**Saved data entries**.
══════════
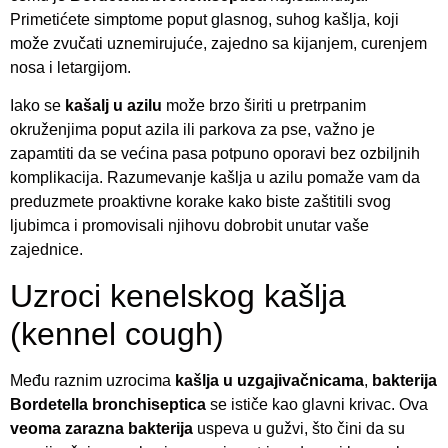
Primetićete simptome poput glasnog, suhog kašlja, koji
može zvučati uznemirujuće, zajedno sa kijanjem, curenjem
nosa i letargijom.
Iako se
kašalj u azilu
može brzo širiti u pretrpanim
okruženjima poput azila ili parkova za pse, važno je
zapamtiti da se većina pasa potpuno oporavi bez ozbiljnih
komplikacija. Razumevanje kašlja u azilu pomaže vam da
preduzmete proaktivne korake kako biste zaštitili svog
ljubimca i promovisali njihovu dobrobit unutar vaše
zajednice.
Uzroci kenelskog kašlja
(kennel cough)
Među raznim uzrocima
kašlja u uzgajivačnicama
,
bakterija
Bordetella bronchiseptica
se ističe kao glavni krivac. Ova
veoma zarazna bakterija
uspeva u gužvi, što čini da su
══════════
**Task directions**. Images must not appear; print each record precisely as it reads.

**Output of the exercise**.
Primetićete simptome poput glasnog, suhog kašlja, koji
može zvučati uznemirujuće, zajedno sa kijanjem, curenjem
nosa i letargijom.
Iako se
kašalj u azilu
može brzo širiti u pretrpanim
okruženjima poput azila ili parkova za pse, važno je
zapamtiti da se većina pasa potpuno oporavi bez ozbiljnih
komplikacija. Razumevanje kašlja u azilu pomaže vam da
preduzmete proaktivne korake kako biste zaštitili svog
ljubimca i promovisali njihovu dobrobit unutar vaše
zajednice.
Uzroci kenelskog kašlja
(kennel cough)
Među raznim uzrocima
kašlja u uzgajivačnicama
,
bakterija
Bordetella bronchiseptica
se ističe kao glavni krivac. Ova
veoma zarazna bakterija
uspeva u gužvi, što čini da su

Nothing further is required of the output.